Living the Power Fantasies of World of Tanks: Mercenaries
Photos courtesy of Wargaming
The FV433 Abbot SPG isn’t a tank. Tony Borglum reminds me of this four or five times during my day at Drive A Tank, the accurately named business he runs in Kasota, Minn. “SPG” stands for self-propelled gun; it’s still a large, armored vehicle on treads with a long barrel poking out of the front, but instead of firing forward, it arcs its shots upwards, like a mortar, shelling long distance targets that are usually out of its line of sight. It looks like a tank, though. I’d never know the difference if I hadn’t gone to Tank School.
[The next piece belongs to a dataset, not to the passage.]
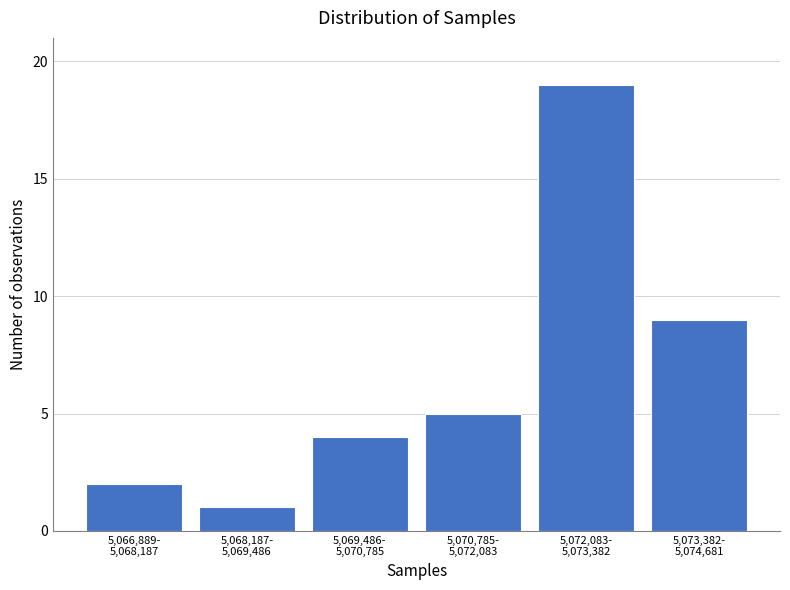

Reading left to right, transcribe all the data shown in this chart.

2	1	4	5	19	9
Tank School isn’t its real name, unfortunately. I wasn’t at Drive A Tank to learn, per se, but to spend a few hours driving tanks and shooting guns and, oh yeah, playing a videogame. Yes, it’s a game about tanks—World of Tanks, to be exact, which recently released a new expansion called Mercenaries. World of Tanks prides itself on its huge roster of real-life armored vehicles—it has almost 700 that you can fight your own war with—and on this muggy day on a mud-covered patch of rural Minnesota we got to see how some of those tanks handled not just in the game but in the real world.
We also crushed some cars.
World of Tanks occupies a unique niche in the games world. It’s a free-to-play tank battle game that’s not especially accessible—in striving to capture a relatively faithful impression of how it feels to drive these complicated machines, with all the lurching and awkward maneuvering that entails, it largely lacks the arcade ease of the major first-person war shooters. And yet it has a massive and dedicated player base. Its developers at the Belarus-based Wargaming boasts of over 130 million World of Tanks players, largely in Russia, where it’s apparently something of a phenomenon. The North America numbers lag behind Russia and Europe (although almost nine million players isn’t something to scoff at), and that’s where Mercenaries comes in. The new expansion, developed by Wargaming’s American studios in Chicago and Baltimore, is a more story-based game, set in a world where World War II dragged on for years, fracturing the world order and leading to a rise in paramilitary mercenary groups that quickly came to dominate warfare. You know, alternate history videogame stuff. As Mercenaries narrative designer Darold Higa explains it, “The prolonged war has discredited nationalism, so because of that the mercenaries come up as a viable way to fight wars.” With that backdrop Mercenaries hopes to capture a North American gaming audience that’s often looking for some degree of narrative, even in its multiplayer games.
The mercenaries theme extended to the Drive A Tank event itself, which was framed as a training session for future mercenaries. Mykel Hawke, a Special Forces veteran and former mercenary who boasts of having “nine conflicts under his belt,” and the star of various survival programs on the Discovery, Travel and Outdoor Channels, was the host. He strode confidently through the Drive A Tank complex with a knife on his ankle, a pistol on his hip, and a bandolier around his chest, like he was a forgotten G.I. Joe figure come to life. Ingo Horn, Wargaming’s communications director, and a German native, called Hawke a “marvelous US man,” and he definitely had the cowboy swagger that outsiders might expect from a stereotypical Yank. As our “trainer,” Hawke delivered a few short speeches throughout the day, and oversaw a “graduation” ceremony at the end where I received my (not entirely legal) mercenary certification. He was also really excited that we got to shoot off a M1 Garand rifle.